ASSIGNED TASK ▸ Give back each line of the listing precisely as written.

GIVEN RECORDS ▸

────────────────

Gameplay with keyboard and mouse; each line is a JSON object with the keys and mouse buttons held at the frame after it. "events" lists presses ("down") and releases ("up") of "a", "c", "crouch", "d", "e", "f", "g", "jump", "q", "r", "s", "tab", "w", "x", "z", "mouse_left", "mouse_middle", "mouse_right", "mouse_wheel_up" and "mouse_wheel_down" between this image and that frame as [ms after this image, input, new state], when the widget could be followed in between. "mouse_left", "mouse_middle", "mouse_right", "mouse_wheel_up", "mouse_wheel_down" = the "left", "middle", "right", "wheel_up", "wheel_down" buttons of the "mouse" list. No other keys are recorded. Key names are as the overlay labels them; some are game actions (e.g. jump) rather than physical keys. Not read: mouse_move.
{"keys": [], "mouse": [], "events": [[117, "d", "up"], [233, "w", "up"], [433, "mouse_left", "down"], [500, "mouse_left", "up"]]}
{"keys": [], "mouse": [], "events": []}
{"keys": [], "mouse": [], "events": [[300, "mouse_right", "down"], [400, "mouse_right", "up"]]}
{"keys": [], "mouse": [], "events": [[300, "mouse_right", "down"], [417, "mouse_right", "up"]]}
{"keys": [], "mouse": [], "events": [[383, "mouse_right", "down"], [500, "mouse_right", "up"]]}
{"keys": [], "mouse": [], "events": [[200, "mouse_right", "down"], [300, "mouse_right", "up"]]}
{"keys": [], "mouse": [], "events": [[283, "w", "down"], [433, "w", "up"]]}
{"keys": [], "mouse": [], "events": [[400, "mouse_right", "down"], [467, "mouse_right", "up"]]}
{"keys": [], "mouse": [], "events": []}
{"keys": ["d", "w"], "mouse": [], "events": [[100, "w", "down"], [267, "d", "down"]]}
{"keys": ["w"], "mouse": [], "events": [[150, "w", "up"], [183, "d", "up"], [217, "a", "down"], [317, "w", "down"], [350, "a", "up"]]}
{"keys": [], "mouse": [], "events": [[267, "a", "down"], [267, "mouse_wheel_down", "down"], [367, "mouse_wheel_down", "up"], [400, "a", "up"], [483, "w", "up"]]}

────────────────

REPLY TO THE EXERCISE ▸
Gameplay with keyboard and mouse; each line is a JSON object with the keys and mouse buttons held at the frame after it. "events" lists presses ("down") and releases ("up") of "a", "c", "crouch", "d", "e", "f", "g", "jump", "q", "r", "s", "tab", "w", "x", "z", "mouse_left", "mouse_middle", "mouse_right", "mouse_wheel_up" and "mouse_wheel_down" between this image and that frame as [ms after this image, input, new state], when the widget could be followed in between. "mouse_left", "mouse_middle", "mouse_right", "mouse_wheel_up", "mouse_wheel_down" = the "left", "middle", "right", "wheel_up", "wheel_down" buttons of the "mouse" list. No other keys are recorded. Key names are as the overlay labels them; some are game actions (e.g. jump) rather than physical keys. Not read: mouse_move.
{"keys": [], "mouse": [], "events": [[117, "d", "up"], [233, "w", "up"], [433, "mouse_left", "down"], [500, "mouse_left", "up"]]}
{"keys": [], "mouse": [], "events": []}
{"keys": [], "mouse": [], "events": [[300, "mouse_right", "down"], [400, "mouse_right", "up"]]}
{"keys": [], "mouse": [], "events": [[300, "mouse_right", "down"], [417, "mouse_right", "up"]]}
{"keys": [], "mouse": [], "events": [[383, "mouse_right", "down"], [500, "mouse_right", "up"]]}
{"keys": [], "mouse": [], "events": [[200, "mouse_right", "down"], [300, "mouse_right", "up"]]}
{"keys": [], "mouse": [], "events": [[283, "w", "down"], [433, "w", "up"]]}
{"keys": [], "mouse": [], "events": [[400, "mouse_right", "down"], [467, "mouse_right", "up"]]}
{"keys": [], "mouse": [], "events": []}
{"keys": ["d", "w"], "mouse": [], "events": [[100, "w", "down"], [267, "d", "down"]]}
{"keys": ["w"], "mouse": [], "events": [[150, "w", "up"], [183, "d", "up"], [217, "a", "down"], [317, "w", "down"], [350, "a", "up"]]}
{"keys": [], "mouse": [], "events": [[267, "a", "down"], [267, "mouse_wheel_down", "down"], [367, "mouse_wheel_down", "up"], [400, "a", "up"], [483, "w", "up"]]}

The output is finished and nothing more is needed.